=== Work order ===
Copy the material line for line, beginning at the first line and stopping after the line that contains "Transcribe this box".

=== Material to process ===
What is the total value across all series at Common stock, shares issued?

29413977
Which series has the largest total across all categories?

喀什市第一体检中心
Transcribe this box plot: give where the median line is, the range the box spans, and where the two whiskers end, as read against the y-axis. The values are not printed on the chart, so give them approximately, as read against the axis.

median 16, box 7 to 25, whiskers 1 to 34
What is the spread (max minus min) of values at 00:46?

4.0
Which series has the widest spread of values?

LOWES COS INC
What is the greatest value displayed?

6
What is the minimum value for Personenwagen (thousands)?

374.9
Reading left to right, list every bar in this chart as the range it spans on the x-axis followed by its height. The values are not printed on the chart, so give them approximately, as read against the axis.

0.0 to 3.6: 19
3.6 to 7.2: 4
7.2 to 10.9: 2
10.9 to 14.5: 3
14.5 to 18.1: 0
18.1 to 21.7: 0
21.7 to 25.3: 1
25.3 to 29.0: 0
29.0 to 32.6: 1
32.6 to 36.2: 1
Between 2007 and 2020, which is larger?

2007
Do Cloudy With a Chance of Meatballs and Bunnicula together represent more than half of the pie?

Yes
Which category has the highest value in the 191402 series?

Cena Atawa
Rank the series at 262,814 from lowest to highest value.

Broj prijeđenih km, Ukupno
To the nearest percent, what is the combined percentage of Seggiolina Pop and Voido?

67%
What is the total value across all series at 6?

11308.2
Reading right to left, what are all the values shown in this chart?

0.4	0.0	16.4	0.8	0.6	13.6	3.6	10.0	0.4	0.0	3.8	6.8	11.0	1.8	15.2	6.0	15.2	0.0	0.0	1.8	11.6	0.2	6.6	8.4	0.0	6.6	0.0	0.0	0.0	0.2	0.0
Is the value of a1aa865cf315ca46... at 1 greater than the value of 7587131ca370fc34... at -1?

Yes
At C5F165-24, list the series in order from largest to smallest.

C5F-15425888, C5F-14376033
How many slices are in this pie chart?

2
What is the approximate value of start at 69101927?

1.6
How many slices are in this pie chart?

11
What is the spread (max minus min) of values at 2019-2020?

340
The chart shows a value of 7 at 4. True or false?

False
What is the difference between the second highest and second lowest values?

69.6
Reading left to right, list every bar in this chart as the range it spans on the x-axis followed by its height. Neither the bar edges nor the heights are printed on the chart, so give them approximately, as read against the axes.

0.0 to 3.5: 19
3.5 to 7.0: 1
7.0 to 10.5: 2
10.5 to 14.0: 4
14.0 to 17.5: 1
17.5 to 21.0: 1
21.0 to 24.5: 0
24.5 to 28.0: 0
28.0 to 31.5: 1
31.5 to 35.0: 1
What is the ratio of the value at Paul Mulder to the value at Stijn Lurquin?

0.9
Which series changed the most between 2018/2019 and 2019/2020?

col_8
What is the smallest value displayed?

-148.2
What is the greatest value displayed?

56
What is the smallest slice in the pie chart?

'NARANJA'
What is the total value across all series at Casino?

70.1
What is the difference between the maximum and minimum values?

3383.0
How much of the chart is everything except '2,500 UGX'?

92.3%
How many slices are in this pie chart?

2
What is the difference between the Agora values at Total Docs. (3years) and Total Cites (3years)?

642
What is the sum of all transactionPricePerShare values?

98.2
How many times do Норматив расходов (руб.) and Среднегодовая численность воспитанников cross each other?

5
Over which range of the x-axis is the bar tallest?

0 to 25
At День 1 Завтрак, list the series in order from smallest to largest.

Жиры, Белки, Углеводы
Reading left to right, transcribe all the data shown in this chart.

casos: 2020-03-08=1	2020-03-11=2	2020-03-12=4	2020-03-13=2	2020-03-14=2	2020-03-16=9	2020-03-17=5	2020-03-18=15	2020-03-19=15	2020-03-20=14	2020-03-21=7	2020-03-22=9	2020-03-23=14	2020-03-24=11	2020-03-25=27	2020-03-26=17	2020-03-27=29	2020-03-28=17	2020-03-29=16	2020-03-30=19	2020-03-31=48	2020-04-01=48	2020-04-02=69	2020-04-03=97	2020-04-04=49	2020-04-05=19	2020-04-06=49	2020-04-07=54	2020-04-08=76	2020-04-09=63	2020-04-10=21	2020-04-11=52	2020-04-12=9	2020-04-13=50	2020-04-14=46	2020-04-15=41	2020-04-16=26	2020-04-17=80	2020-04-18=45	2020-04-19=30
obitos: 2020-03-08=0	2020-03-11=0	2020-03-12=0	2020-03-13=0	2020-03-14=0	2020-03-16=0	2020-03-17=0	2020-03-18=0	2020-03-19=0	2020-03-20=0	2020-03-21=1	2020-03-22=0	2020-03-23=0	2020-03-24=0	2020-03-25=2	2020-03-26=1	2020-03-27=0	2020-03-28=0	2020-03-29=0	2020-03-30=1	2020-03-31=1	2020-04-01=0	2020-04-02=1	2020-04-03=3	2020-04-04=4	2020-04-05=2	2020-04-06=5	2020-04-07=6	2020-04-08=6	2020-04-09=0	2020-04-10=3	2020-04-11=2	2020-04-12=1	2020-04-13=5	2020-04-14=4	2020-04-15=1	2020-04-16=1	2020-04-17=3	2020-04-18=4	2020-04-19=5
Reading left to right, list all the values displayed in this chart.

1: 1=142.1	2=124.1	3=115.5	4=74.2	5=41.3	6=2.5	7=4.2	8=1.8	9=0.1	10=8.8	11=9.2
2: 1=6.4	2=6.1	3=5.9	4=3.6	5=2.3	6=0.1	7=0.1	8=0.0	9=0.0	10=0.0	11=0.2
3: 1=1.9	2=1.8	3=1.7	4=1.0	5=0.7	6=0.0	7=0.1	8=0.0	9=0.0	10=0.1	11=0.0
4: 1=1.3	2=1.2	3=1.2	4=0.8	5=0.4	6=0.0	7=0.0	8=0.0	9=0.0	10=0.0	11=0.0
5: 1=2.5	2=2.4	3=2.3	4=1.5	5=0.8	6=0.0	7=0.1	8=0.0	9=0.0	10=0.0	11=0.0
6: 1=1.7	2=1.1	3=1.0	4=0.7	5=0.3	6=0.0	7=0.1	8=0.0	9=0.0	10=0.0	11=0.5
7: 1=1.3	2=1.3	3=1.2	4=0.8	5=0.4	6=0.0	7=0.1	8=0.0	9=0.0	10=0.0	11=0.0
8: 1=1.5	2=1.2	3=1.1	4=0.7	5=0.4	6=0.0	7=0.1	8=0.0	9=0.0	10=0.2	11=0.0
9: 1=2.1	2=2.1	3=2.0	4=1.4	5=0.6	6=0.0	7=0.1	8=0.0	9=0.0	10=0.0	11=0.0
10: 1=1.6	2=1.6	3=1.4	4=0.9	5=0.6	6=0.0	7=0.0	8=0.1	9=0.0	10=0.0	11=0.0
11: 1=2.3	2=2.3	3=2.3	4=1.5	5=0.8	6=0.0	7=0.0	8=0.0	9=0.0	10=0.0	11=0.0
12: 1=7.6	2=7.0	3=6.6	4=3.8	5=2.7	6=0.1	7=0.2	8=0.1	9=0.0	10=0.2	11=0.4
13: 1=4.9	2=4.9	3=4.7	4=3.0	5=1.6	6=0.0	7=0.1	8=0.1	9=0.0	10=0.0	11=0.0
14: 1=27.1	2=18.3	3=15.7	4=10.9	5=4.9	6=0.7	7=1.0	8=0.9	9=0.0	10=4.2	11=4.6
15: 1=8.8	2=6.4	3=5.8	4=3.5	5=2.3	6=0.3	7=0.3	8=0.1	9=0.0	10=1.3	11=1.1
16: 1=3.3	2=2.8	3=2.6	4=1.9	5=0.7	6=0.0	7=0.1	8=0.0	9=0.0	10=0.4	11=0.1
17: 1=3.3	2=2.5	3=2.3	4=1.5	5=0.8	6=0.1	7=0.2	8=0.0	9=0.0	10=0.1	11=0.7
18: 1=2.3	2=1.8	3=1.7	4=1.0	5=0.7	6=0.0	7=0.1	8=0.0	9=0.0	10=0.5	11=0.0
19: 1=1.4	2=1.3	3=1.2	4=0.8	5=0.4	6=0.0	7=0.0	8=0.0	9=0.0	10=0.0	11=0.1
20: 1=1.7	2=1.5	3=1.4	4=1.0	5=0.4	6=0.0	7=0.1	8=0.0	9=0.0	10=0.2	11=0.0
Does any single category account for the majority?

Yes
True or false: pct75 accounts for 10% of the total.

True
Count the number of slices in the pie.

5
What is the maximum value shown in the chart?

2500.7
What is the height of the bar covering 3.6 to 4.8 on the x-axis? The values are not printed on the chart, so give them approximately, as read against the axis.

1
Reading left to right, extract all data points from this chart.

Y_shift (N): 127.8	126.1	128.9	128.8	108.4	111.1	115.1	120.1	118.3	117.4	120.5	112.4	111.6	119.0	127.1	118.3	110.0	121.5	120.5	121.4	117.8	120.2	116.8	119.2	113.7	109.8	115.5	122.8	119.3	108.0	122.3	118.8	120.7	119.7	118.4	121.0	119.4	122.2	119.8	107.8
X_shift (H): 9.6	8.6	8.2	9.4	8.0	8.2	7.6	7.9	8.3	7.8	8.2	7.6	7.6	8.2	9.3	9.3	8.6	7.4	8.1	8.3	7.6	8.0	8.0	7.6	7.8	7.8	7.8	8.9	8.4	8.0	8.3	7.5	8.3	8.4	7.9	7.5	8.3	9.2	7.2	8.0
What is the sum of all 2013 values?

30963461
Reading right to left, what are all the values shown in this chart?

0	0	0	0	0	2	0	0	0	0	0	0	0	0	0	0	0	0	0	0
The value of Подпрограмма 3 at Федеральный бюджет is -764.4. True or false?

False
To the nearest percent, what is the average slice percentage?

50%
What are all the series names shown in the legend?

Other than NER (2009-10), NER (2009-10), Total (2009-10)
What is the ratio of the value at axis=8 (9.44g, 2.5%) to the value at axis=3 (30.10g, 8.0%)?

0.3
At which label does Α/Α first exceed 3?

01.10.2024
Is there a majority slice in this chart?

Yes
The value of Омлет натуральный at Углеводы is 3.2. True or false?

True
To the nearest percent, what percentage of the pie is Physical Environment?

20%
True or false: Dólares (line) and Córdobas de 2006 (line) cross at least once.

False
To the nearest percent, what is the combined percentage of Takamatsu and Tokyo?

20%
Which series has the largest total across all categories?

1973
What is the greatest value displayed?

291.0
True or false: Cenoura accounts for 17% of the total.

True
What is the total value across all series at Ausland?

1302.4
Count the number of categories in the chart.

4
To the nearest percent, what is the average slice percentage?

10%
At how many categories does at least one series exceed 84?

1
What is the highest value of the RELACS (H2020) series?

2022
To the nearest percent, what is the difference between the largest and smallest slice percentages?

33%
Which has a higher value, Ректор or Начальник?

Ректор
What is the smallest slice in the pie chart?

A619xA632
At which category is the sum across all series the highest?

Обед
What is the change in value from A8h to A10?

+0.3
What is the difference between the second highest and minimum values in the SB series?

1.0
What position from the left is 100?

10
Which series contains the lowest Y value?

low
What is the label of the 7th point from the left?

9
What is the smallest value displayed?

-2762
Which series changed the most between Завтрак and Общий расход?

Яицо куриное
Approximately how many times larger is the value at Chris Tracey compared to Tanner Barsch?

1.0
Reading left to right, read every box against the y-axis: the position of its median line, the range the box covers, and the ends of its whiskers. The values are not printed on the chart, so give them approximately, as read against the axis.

=== Expected answer ===
What is the total value across all series at Common stock, shares issued?

29413977
Which series has the largest total across all categories?

喀什市第一体检中心
Transcribe this box plot: give where the median line is, the range the box spans, and where the two whiskers end, as read against the y-axis. The values are not printed on the chart, so give them approximately, as read against the axis.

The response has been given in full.